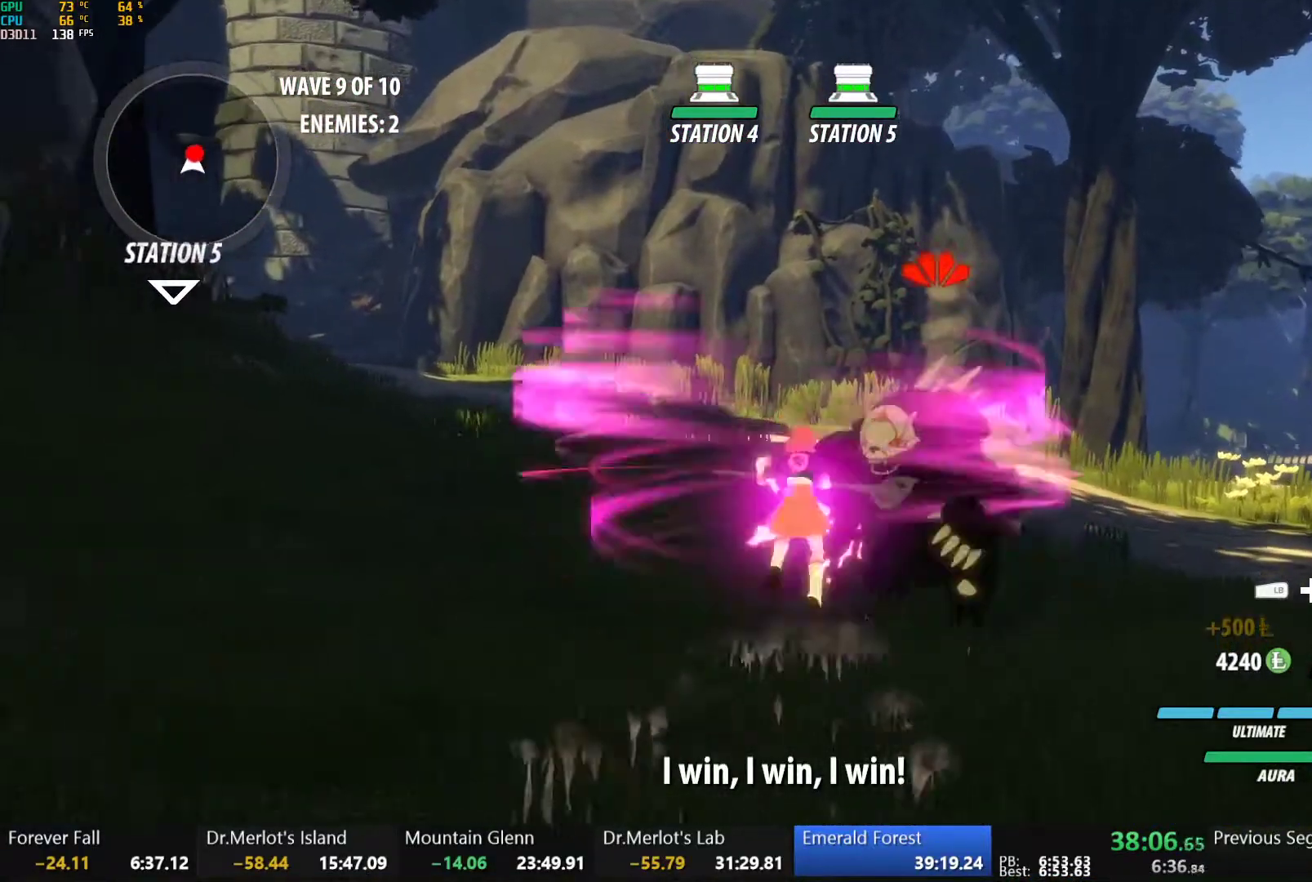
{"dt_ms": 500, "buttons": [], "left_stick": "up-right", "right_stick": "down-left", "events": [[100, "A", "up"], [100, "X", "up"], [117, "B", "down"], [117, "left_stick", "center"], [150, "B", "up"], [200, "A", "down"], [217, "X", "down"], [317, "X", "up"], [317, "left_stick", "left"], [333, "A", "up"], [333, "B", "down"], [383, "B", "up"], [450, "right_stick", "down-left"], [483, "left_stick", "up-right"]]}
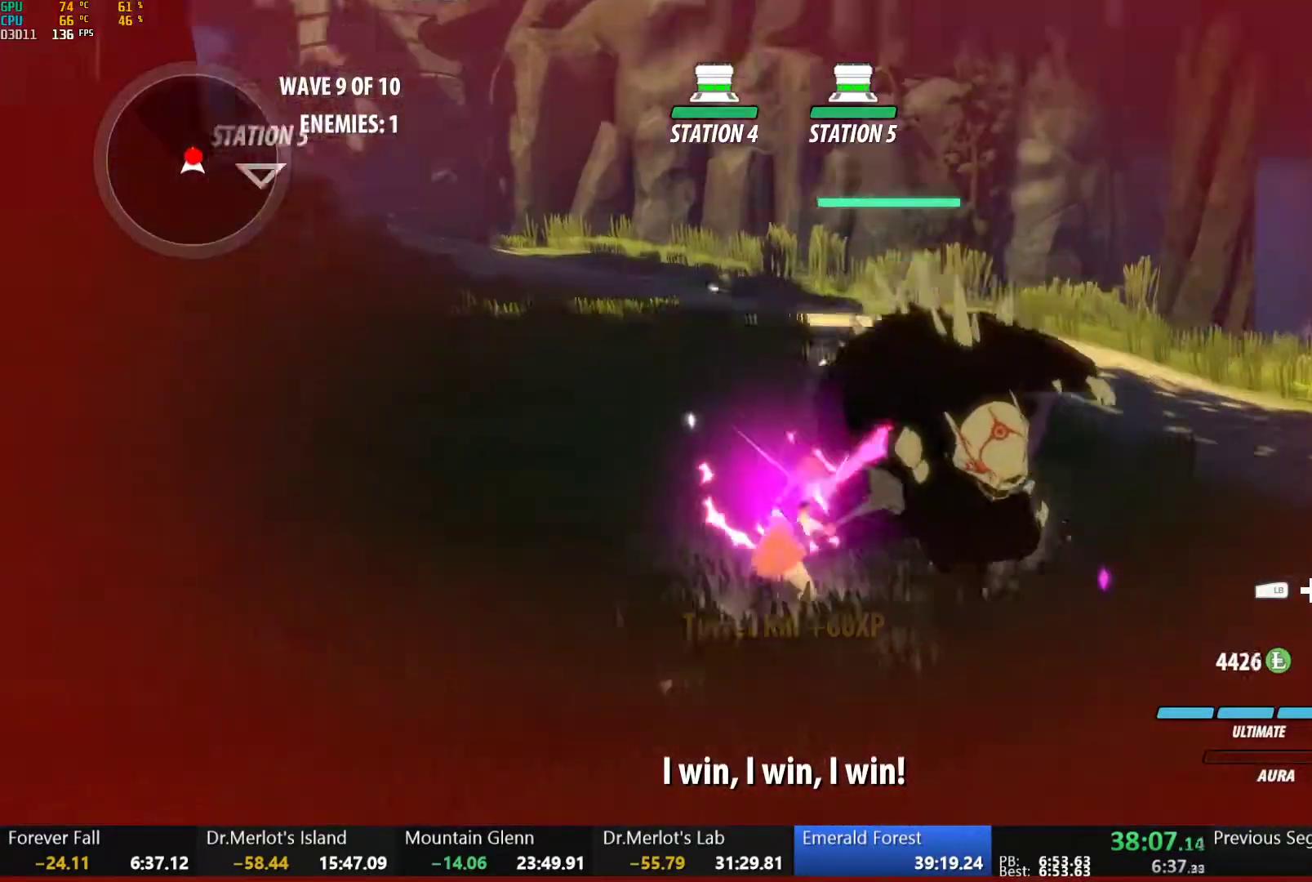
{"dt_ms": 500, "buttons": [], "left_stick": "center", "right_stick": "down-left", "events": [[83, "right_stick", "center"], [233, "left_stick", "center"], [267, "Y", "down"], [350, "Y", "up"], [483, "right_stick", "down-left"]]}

::::

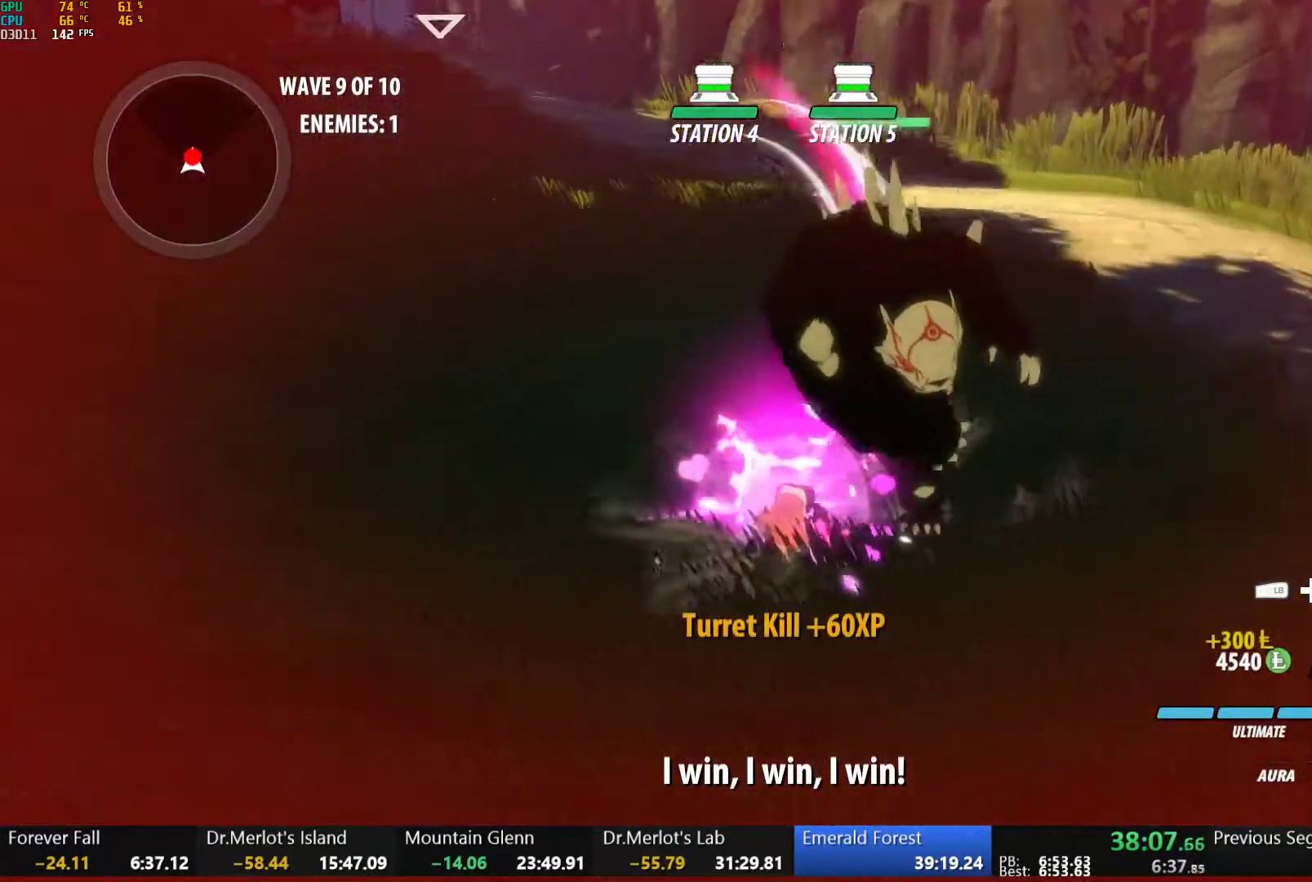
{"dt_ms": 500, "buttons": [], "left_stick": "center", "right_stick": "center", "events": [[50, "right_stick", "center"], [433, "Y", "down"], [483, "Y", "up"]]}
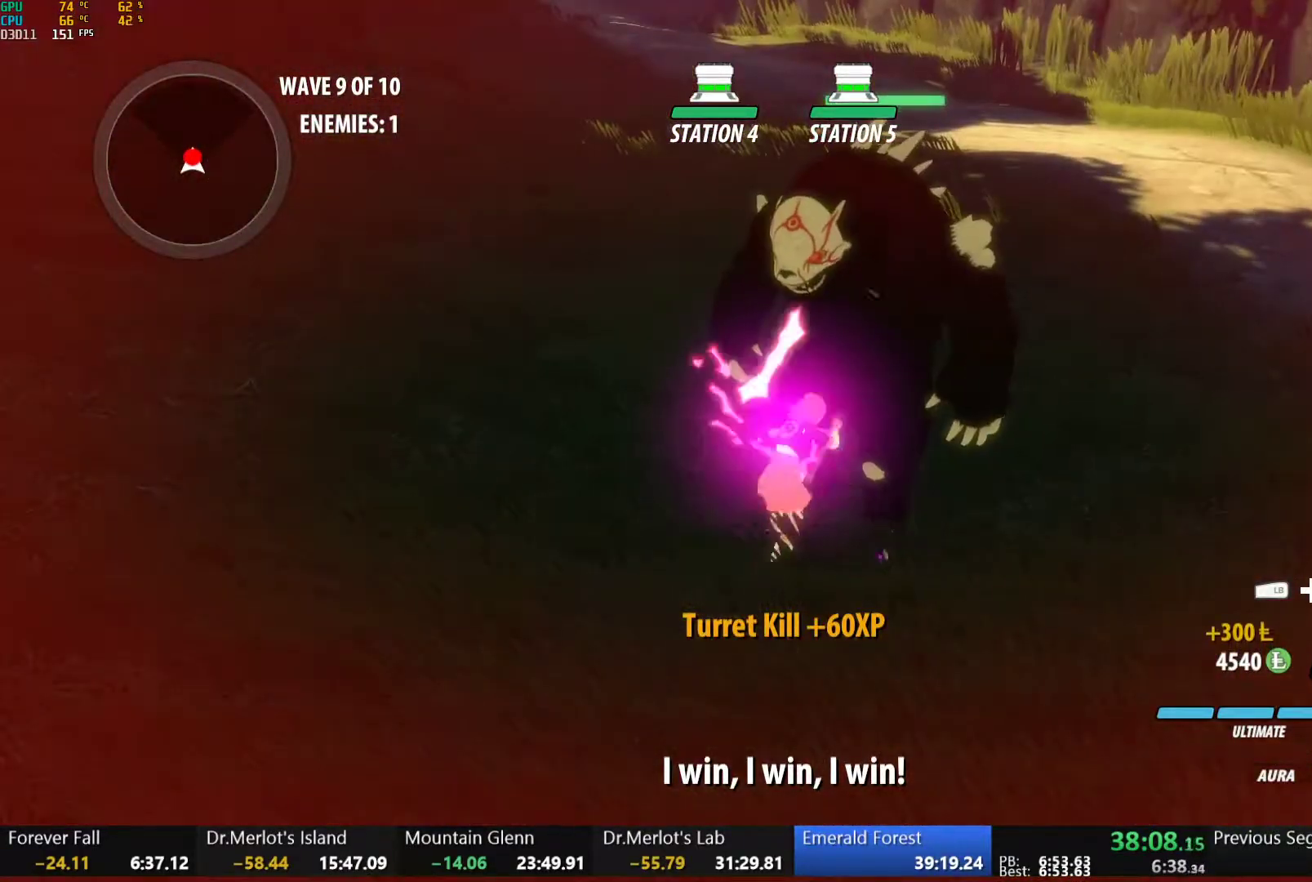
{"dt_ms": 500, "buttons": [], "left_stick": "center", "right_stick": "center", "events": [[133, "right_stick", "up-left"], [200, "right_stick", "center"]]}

::::

Establish how many lines of the entries hold the word "down", giving nothing but the number.

3